• The task
Write the records out again, precisely as they stand.

• Records shown
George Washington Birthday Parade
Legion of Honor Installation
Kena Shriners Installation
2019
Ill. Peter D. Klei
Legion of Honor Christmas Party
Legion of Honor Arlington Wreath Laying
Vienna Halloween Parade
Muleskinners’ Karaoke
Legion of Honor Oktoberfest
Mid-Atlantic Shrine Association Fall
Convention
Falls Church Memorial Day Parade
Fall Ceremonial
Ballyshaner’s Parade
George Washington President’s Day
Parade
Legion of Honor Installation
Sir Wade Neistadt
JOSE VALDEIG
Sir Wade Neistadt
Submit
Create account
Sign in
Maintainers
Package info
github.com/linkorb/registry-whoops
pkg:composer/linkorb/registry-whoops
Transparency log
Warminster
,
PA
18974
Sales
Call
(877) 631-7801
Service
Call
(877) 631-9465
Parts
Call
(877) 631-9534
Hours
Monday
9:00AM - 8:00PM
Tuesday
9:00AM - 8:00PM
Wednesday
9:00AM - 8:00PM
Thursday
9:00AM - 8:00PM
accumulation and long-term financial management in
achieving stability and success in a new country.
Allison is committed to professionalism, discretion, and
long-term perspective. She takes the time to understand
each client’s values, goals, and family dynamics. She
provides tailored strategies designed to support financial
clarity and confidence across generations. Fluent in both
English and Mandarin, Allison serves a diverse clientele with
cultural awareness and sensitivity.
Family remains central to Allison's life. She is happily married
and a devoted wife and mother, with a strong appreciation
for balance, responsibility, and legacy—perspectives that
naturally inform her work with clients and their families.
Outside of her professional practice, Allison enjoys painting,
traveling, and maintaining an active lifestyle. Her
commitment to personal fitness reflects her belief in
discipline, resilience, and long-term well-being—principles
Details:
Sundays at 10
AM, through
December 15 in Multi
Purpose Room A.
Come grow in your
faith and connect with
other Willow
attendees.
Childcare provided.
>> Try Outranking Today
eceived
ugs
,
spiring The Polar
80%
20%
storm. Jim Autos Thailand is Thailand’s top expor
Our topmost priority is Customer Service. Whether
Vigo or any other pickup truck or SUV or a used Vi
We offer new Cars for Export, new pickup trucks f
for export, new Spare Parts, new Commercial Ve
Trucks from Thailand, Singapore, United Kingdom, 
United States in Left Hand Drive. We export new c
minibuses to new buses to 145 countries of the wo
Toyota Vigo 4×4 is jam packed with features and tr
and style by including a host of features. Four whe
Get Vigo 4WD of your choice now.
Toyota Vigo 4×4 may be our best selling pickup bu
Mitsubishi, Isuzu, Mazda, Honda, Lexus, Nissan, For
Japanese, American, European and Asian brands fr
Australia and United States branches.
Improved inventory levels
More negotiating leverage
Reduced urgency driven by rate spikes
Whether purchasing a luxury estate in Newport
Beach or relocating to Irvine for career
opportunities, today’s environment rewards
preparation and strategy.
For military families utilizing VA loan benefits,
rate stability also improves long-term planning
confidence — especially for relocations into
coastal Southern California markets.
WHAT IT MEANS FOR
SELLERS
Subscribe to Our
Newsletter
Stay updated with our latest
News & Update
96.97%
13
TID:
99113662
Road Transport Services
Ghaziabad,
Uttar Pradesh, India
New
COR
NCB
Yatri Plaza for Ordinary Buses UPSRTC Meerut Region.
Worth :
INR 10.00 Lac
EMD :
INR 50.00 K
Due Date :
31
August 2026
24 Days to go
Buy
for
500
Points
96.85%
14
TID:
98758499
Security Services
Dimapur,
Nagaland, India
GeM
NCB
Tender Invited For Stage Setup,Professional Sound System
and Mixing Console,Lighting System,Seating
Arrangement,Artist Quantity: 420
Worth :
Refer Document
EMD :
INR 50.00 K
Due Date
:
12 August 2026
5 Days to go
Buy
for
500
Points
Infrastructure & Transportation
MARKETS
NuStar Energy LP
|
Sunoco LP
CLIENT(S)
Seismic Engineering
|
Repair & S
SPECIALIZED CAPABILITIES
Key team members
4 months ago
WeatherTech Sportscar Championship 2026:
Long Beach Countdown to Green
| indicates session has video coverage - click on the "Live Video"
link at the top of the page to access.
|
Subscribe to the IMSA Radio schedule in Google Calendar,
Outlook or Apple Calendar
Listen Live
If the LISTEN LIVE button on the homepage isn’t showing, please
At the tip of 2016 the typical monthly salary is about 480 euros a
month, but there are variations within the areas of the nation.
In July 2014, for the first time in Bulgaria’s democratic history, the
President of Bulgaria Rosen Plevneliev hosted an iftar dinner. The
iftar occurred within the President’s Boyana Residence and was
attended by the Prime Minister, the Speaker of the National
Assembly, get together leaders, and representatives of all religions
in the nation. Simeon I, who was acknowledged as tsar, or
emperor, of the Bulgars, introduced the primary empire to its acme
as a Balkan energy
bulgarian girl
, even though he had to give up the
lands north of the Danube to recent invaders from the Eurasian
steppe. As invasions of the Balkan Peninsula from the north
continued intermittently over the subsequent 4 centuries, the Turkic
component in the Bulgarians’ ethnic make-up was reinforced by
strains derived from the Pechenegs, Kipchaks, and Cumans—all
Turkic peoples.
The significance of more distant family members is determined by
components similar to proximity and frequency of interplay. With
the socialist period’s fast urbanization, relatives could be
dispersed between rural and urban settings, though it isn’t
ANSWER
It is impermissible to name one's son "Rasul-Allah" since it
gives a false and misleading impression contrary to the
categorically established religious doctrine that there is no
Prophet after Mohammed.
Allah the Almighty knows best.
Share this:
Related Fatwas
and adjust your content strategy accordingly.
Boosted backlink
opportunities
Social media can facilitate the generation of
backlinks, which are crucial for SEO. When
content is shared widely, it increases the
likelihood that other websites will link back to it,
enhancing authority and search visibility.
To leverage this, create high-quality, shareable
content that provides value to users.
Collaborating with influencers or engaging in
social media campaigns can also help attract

• Result
George Washington Birthday Parade
Legion of Honor Installation
Kena Shriners Installation
2019
Ill. Peter D. Klei
Legion of Honor Christmas Party
Legion of Honor Arlington Wreath Laying
Vienna Halloween Parade
Muleskinners’ Karaoke
Legion of Honor Oktoberfest
Mid-Atlantic Shrine Association Fall
Convention
Falls Church Memorial Day Parade
Fall Ceremonial
Ballyshaner’s Parade
George Washington President’s Day
Parade
Legion of Honor Installation
Sir Wade Neistadt
JOSE VALDEIG
Sir Wade Neistadt
Submit
Create account
Sign in
Maintainers
Package info
github.com/linkorb/registry-whoops
pkg:composer/linkorb/registry-whoops
Transparency log
Warminster
,
PA
18974
Sales
Call
(877) 631-7801
Service
Call
(877) 631-9465
Parts
Call
(877) 631-9534
Hours
Monday
9:00AM - 8:00PM
Tuesday
9:00AM - 8:00PM
Wednesday
9:00AM - 8:00PM
Thursday
9:00AM - 8:00PM
accumulation and long-term financial management in
achieving stability and success in a new country.
Allison is committed to professionalism, discretion, and
long-term perspective. She takes the time to understand
each client’s values, goals, and family dynamics. She
provides tailored strategies designed to support financial
clarity and confidence across generations. Fluent in both
English and Mandarin, Allison serves a diverse clientele with
cultural awareness and sensitivity.
Family remains central to Allison's life. She is happily married
and a devoted wife and mother, with a strong appreciation
for balance, responsibility, and legacy—perspectives that
naturally inform her work with clients and their families.
Outside of her professional practice, Allison enjoys painting,
traveling, and maintaining an active lifestyle. Her
commitment to personal fitness reflects her belief in
discipline, resilience, and long-term well-being—principles
Details:
Sundays at 10
AM, through
December 15 in Multi
Purpose Room A.
Come grow in your
faith and connect with
other Willow
attendees.
Childcare provided.
>> Try Outranking Today
eceived
ugs
,
spiring The Polar
80%
20%
storm. Jim Autos Thailand is Thailand’s top expor
Our topmost priority is Customer Service. Whether
Vigo or any other pickup truck or SUV or a used Vi
We offer new Cars for Export, new pickup trucks f
for export, new Spare Parts, new Commercial Ve
Trucks from Thailand, Singapore, United Kingdom, 
United States in Left Hand Drive. We export new c
minibuses to new buses to 145 countries of the wo
Toyota Vigo 4×4 is jam packed with features and tr
and style by including a host of features. Four whe
Get Vigo 4WD of your choice now.
Toyota Vigo 4×4 may be our best selling pickup bu
Mitsubishi, Isuzu, Mazda, Honda, Lexus, Nissan, For
Japanese, American, European and Asian brands fr
Australia and United States branches.
Improved inventory levels
More negotiating leverage
Reduced urgency driven by rate spikes
Whether purchasing a luxury estate in Newport
Beach or relocating to Irvine for career
opportunities, today’s environment rewards
preparation and strategy.
For military families utilizing VA loan benefits,
rate stability also improves long-term planning
confidence — especially for relocations into
coastal Southern California markets.
WHAT IT MEANS FOR
SELLERS
Subscribe to Our
Newsletter
Stay updated with our latest
News & Update
96.97%
13
TID:
99113662
Road Transport Services
Ghaziabad,
Uttar Pradesh, India
New
COR
NCB
Yatri Plaza for Ordinary Buses UPSRTC Meerut Region.
Worth :
INR 10.00 Lac
EMD :
INR 50.00 K
Due Date :
31
August 2026
24 Days to go
Buy
for
500
Points
96.85%
14
TID:
98758499
Security Services
Dimapur,
Nagaland, India
GeM
NCB
Tender Invited For Stage Setup,Professional Sound System
and Mixing Console,Lighting System,Seating
Arrangement,Artist Quantity: 420
Worth :
Refer Document
EMD :
INR 50.00 K
Due Date
:
12 August 2026
5 Days to go
Buy
for
500
Points
Infrastructure & Transportation
MARKETS
NuStar Energy LP
|
Sunoco LP
CLIENT(S)
Seismic Engineering
|
Repair & S
SPECIALIZED CAPABILITIES
Key team members
4 months ago
WeatherTech Sportscar Championship 2026:
Long Beach Countdown to Green
| indicates session has video coverage - click on the "Live Video"
link at the top of the page to access.
|
Subscribe to the IMSA Radio schedule in Google Calendar,
Outlook or Apple Calendar
Listen Live
If the LISTEN LIVE button on the homepage isn’t showing, please
At the tip of 2016 the typical monthly salary is about 480 euros a
month, but there are variations within the areas of the nation.
In July 2014, for the first time in Bulgaria’s democratic history, the
President of Bulgaria Rosen Plevneliev hosted an iftar dinner. The
iftar occurred within the President’s Boyana Residence and was
attended by the Prime Minister, the Speaker of the National
Assembly, get together leaders, and representatives of all religions
in the nation. Simeon I, who was acknowledged as tsar, or
emperor, of the Bulgars, introduced the primary empire to its acme
as a Balkan energy
bulgarian girl
, even though he had to give up the
lands north of the Danube to recent invaders from the Eurasian
steppe. As invasions of the Balkan Peninsula from the north
continued intermittently over the subsequent 4 centuries, the Turkic
component in the Bulgarians’ ethnic make-up was reinforced by
strains derived from the Pechenegs, Kipchaks, and Cumans—all
Turkic peoples.
The significance of more distant family members is determined by
components similar to proximity and frequency of interplay. With
the socialist period’s fast urbanization, relatives could be
dispersed between rural and urban settings, though it isn’t
ANSWER
It is impermissible to name one's son "Rasul-Allah" since it
gives a false and misleading impression contrary to the
categorically established religious doctrine that there is no
Prophet after Mohammed.
Allah the Almighty knows best.
Share this:
Related Fatwas
and adjust your content strategy accordingly.
Boosted backlink
opportunities
Social media can facilitate the generation of
backlinks, which are crucial for SEO. When
content is shared widely, it increases the
likelihood that other websites will link back to it,
enhancing authority and search visibility.
To leverage this, create high-quality, shareable
content that provides value to users.
Collaborating with influencers or engaging in
social media campaigns can also help attract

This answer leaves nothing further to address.